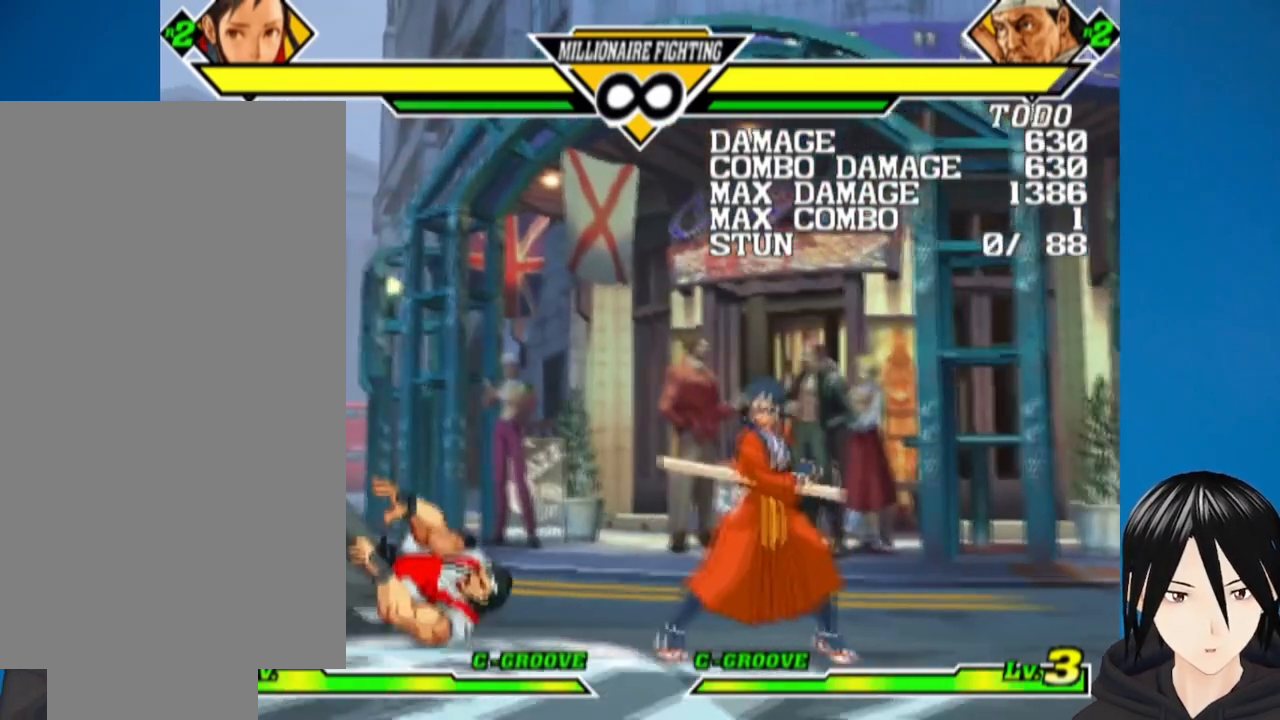
{"buttons": ["DPAD_LEFT"], "right_stick": "center", "events": [[100, "DPAD_LEFT", "down"], [267, "DPAD_LEFT", "up"], [417, "DPAD_LEFT", "down"]]}
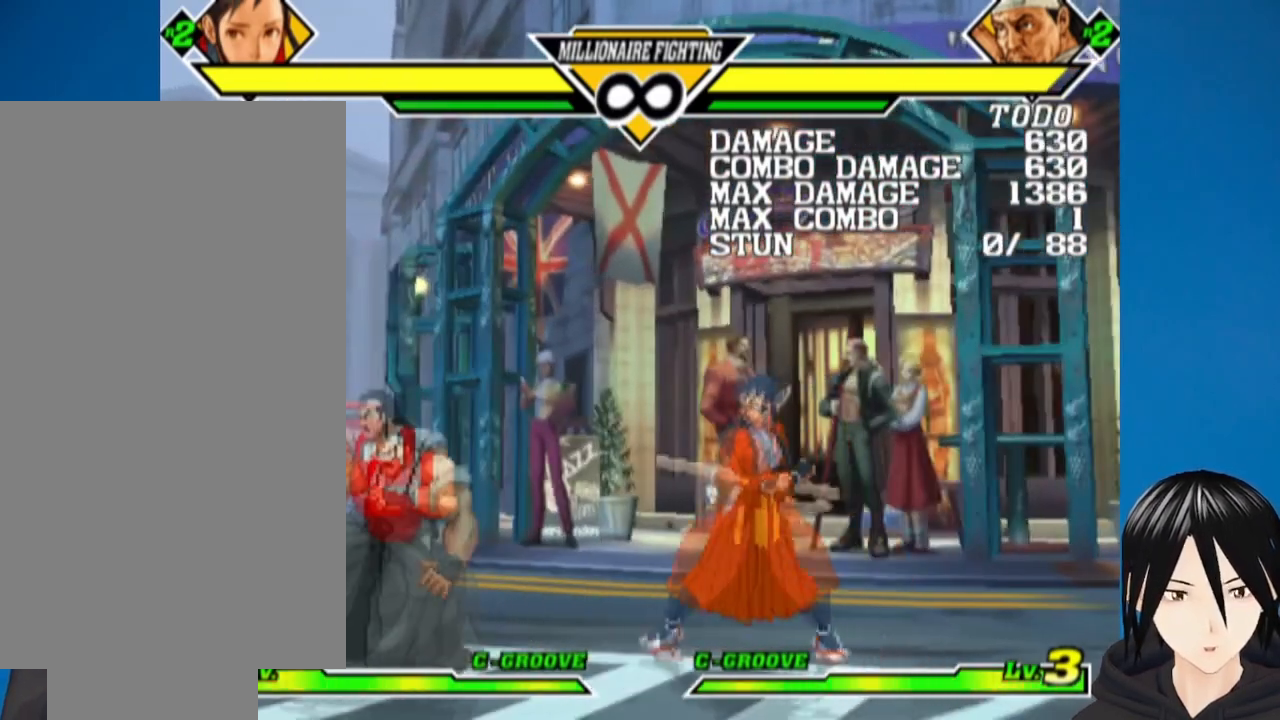
{"buttons": ["DPAD_RIGHT"], "right_stick": "center", "events": [[17, "DPAD_LEFT", "up"], [67, "DPAD_RIGHT", "down"], [117, "DPAD_DOWN", "down"], [150, "DPAD_RIGHT", "up"], [183, "DPAD_LEFT", "down"], [217, "DPAD_DOWN", "up"], [283, "DPAD_LEFT", "up"], [367, "DPAD_RIGHT", "down"], [450, "DPAD_RIGHT", "up"], [500, "DPAD_RIGHT", "down"]]}
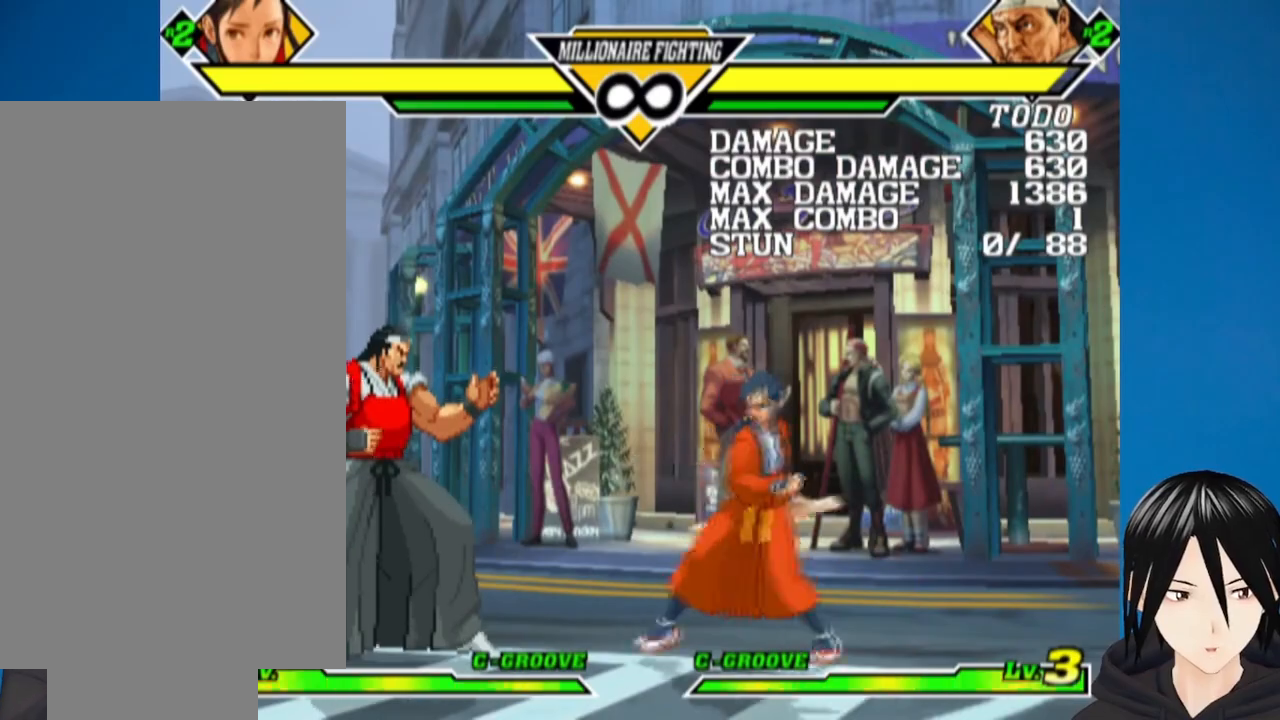
{"buttons": ["DPAD_DOWN"], "right_stick": "center", "events": [[167, "DPAD_RIGHT", "up"], [250, "DPAD_LEFT", "down"], [367, "DPAD_LEFT", "up"], [417, "DPAD_RIGHT", "down"], [450, "DPAD_DOWN", "down"], [500, "DPAD_RIGHT", "up"]]}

AIM OF THE EXERCISE: As you output the material, omit the pictures but alter nothing else.

SOLUTION:
{"buttons": ["DPAD_LEFT"], "right_stick": "center", "events": [[100, "DPAD_LEFT", "down"], [267, "DPAD_LEFT", "up"], [417, "DPAD_LEFT", "down"]]}
{"buttons": ["DPAD_RIGHT"], "right_stick": "center", "events": [[17, "DPAD_LEFT", "up"], [67, "DPAD_RIGHT", "down"], [117, "DPAD_DOWN", "down"], [150, "DPAD_RIGHT", "up"], [183, "DPAD_LEFT", "down"], [217, "DPAD_DOWN", "up"], [283, "DPAD_LEFT", "up"], [367, "DPAD_RIGHT", "down"], [450, "DPAD_RIGHT", "up"], [500, "DPAD_RIGHT", "down"]]}
{"buttons": ["DPAD_DOWN"], "right_stick": "center", "events": [[167, "DPAD_RIGHT", "up"], [250, "DPAD_LEFT", "down"], [367, "DPAD_LEFT", "up"], [417, "DPAD_RIGHT", "down"], [450, "DPAD_DOWN", "down"], [500, "DPAD_RIGHT", "up"]]}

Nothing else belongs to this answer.